Kloppers, who took over as BHP chief last month, is seeking to avoid an expensive, hostile takeover by wooing the 60 percent to 70 percent of the two companies' investors holding stock in both businesses. Melbourne-based BHP released details of the proposal it sent to Rio on November 1, including a $30 billion share buyback and estimated annual savings of $3.7 billion.

Rio Tinto is also meeting investors to explain why the company is worth "considerably more" than the offer, London-based spokesman Nick Cobban said. Rio said last week the offer of three BHP shares for every one of the UK company's stock "significantly" undervalued the business.

"Most of the synergies seem to come from the competitive advantage of Rio Tinto's assets," Cobban said. "Our assets are worth more to their shareholders than their assets are to our investors."

No talks

No meeting with BHP is planned as the board already rejected the proposal.

Rio shares rose 34 pence, or 0.6 percent, to 5,658 pence in London, extending their premium above BHP's indicative offer price to 17 percent.

BHP fell 21 pence, or 1.3 percent, to 1,607 pence, its third straight decline since the company unveiled the offer on Thursday.

Investors in Rio would own 41 percent of the merged company with pro-forma earnings before interest, tax and depreciation of $40 billion, BHP said in a slide presentation.

BHP has had early talks with regulators in Australia and Europe and a "very detailed look" at whether a takeover would generate antitrust complaints for any products, Kloppers said.

Gaining increased control over markets wasn't part of the motivation for the proposed acquisition, he said.

Combining the two companies would allow "economies of scale, sharing of infrastructure and removing duplication", Kloppers said.

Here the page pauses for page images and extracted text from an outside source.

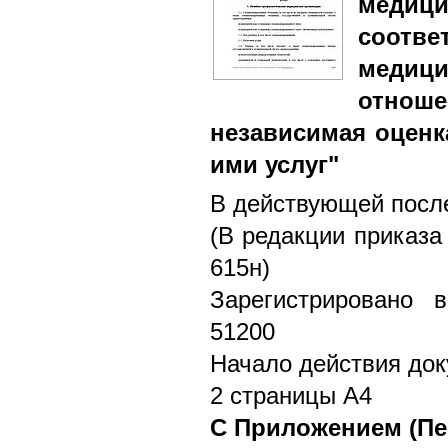
медиц
соотв
медиц
отноше
независимая оценк
ими услуг"
В действующей после
(В редакции приказа
615н)
Зарегистрировано 
51200
Начало действия док
2 страницы А4
С Приложением (Пе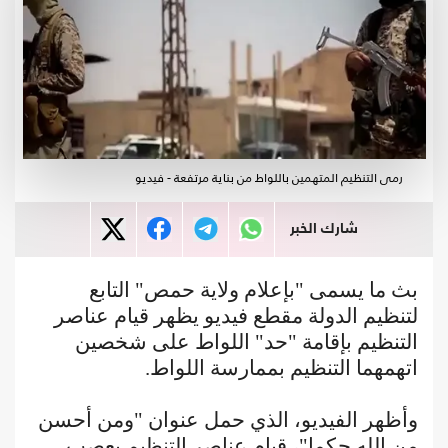
رمى التنظيم المتهمين باللواط من بناية مرتفعة - فيديو
شارك الخبر
بث ما يسمى "بإعلام ولاية حمص" التابع
لتنظيم الدولة مقطع فيديو يظهر قيام عناصر
التنظيم بإقامة "حد" اللواط على شخصين
اتهمهما التنظيم بممارسة اللواط.
وأظهر الفيديو، الذي حمل عنوان "ومن أحسن
من الله حكما"، قيام عناصر التنظيم بعصب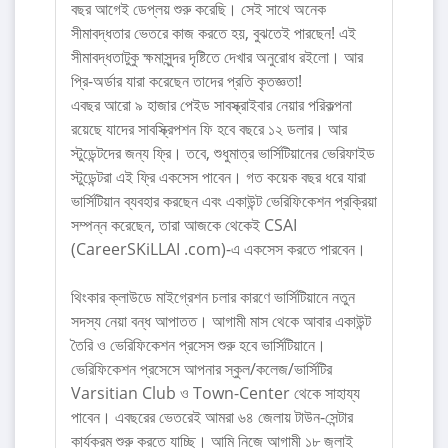
বছর আগেই ডেপ্লয় শুরু করেছি। সেই সাথে অনেক
সীমাবদ্ধতার ভেতরে কাজ করতে হয়, বুঝতেই পারছেন! এই
সীমাবদ্ধতাটুকু ক্ষমাসুন্দর দৃষ্টিতে দেখার অনুরোধ রইলো। আর
প্রি-অর্ডার যারা করেছেন তাদের প্রতি কৃতজ্ঞতা!
এবছর আরো ৯ হাজার পেইড সাবস্ক্রাইবার নেয়ার পরিকল্পনা
রয়েছে যাদের সাবস্ক্রিপশন ফি হবে বছরে ১২ ডলার। আর
স্টুডেন্টদের জন্য ফ্রি। তবে, শুধুমাত্র ভার্সিটিয়ানের ভেরিফাইড
স্টুডেন্টরা এই ফ্রি একসেস পাবেন। গত কয়েক বছর ধরে যারা
ভার্সিটিয়ান ব্যবহার করছেন এবং একাউন্ট ভেরিফিকেশন প্রক্রিয়া
সম্পন্ন করেছেন, তারা আজকে থেকেই CSAI
(CareerSKiLLAI .com)-এ একসেস করতে পারবেন।
থিংকার ক্লাউডে মাইগ্রেশন চলার কারণে ভার্সিটিয়ানে নতুন
সদস্য নেয়া বন্ধ আপাতত। আগামী মাস থেকে আবার একাউন্ট
তৈরি ও ভেরিফিকেশন প্রসেস শুরু হবে ভার্সিটিয়ানে।
ভেরিফিকেশন প্রসেসে আপনার স্কুল/কলেজ/ভার্সিটির
Varsitian Club ও Town-Center থেকে সাহায্য
পাবেন। এবছরের ভেতরেই আমরা ৬৪ জেলায় টাউন-সেন্টার
কার্যক্রম শুরু করতে যাচ্ছি। আমি নিজে আগামী ১৮ জুলাই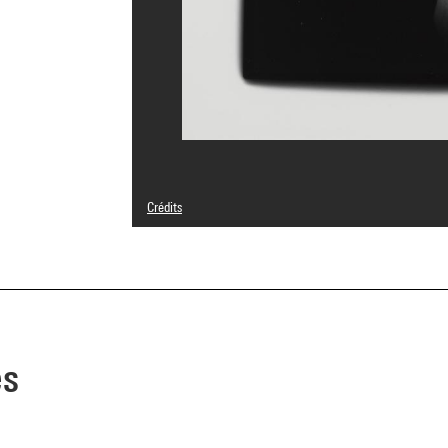
Crédits
© Ian Paterson
Crédit photographique : Centre Pompidou, MNAM-CCI/Phil
Réf. image : 4N51735
Diffusion image :
GrandPalaisRmnPhoto
es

A combined BHP and Rio would have a 38 percent market share in global seaborne iron-ore trade, according to Australia & New Zealand Banking Group Ltd. That would be similar to the market share of Brazil's Cia Vale do Rio Doce.

A merged company would develop at a faster pace iron-ore mines in Western Australia and boost efficiency of coal mining in the Hunter Valley and Bowen Basin in Australia, BHP said.

"This combination will allow us to deliver more product more quickly to our customers," Kloppers said. The group would be Melbourne-based and led by "the best person for the job".